Under this type of agreement, both parties are expected to act in good faith. If, however, an insurer cuts corners and disregards generally accepted CI underwriting rules, then they may find that reinsurers are less inclined to be flexible.

Starts with advisors

To make sure everyone plays by the rules, the underwriter calls for a rigorous underwriting approach, starting from when advisors collect the prospective client’s information. "If they complete the long application, pricing will go faster," she told the audience. In addition, she considers it crucial that the advisor have in hand all of the client’s medical reports from the start of the quoting process.

She warns advisors to proceed with caution when gathering information from "enlightened" consumers such as physicians or, not surprisingly, underwriters.
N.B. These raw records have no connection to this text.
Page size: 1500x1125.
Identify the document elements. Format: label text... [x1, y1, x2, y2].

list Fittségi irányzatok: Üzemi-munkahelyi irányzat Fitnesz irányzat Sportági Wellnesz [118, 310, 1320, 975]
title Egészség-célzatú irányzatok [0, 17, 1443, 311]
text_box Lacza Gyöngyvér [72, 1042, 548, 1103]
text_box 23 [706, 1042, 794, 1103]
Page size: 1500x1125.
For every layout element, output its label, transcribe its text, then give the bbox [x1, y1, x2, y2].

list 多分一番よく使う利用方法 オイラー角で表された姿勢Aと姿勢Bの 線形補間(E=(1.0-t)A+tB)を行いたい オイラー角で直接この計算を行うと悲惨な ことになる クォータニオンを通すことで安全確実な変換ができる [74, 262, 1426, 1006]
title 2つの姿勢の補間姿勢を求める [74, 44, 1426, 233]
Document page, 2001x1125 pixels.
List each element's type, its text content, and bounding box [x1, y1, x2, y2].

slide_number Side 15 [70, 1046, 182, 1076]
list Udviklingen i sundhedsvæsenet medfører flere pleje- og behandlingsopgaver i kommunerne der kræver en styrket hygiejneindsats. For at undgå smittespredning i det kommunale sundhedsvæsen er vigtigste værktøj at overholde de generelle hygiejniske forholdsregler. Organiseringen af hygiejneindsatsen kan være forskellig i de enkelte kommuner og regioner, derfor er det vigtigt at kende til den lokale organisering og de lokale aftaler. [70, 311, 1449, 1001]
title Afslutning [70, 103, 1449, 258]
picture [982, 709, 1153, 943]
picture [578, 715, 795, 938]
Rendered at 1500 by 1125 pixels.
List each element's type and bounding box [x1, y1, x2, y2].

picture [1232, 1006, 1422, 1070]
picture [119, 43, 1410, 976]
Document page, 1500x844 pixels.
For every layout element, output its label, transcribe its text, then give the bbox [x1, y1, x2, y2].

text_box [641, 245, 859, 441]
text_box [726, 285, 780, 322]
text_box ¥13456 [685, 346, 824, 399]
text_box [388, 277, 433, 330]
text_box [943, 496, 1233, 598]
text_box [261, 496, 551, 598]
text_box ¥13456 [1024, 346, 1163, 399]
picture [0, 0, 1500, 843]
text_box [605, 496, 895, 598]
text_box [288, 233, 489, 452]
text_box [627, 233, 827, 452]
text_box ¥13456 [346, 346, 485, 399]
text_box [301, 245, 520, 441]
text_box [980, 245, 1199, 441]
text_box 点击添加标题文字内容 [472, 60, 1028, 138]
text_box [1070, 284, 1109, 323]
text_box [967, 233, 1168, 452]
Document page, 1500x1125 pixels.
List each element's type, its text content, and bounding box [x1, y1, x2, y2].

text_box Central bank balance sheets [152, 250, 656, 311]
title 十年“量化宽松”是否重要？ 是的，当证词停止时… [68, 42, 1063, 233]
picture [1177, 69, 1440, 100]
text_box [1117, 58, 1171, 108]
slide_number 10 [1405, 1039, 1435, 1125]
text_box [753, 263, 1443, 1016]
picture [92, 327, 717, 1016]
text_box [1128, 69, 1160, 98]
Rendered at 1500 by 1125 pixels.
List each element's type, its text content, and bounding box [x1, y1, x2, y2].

Family medical history can make or break a CI application. Awareness of an early diagnosis of an illness in the family is vital.

Clients with a heavy medical history are no cause for despair. "The client can get away with an additional premium. Plus, the simple use of exclusions without additional premium is a growing trend." She has seen extra premiums range from 25% to 150%.

It is also very important to know all the details of the clients’ profession or other activities that may predispose them to contract one of the medical conditions covered by the product.

Ms. Châtelain points out that clients can receive credits in some situations. For example, a non-smoker with no history of medical problems, and whose blood pressure and weight are normal will earn points. Credits can also be offered to potential insured ages 50 and over, with satisfactory cholesterol, blood pressure and EKG readings.

Of note, clients who are adopted are never penalized if they cannot supply a family medical history.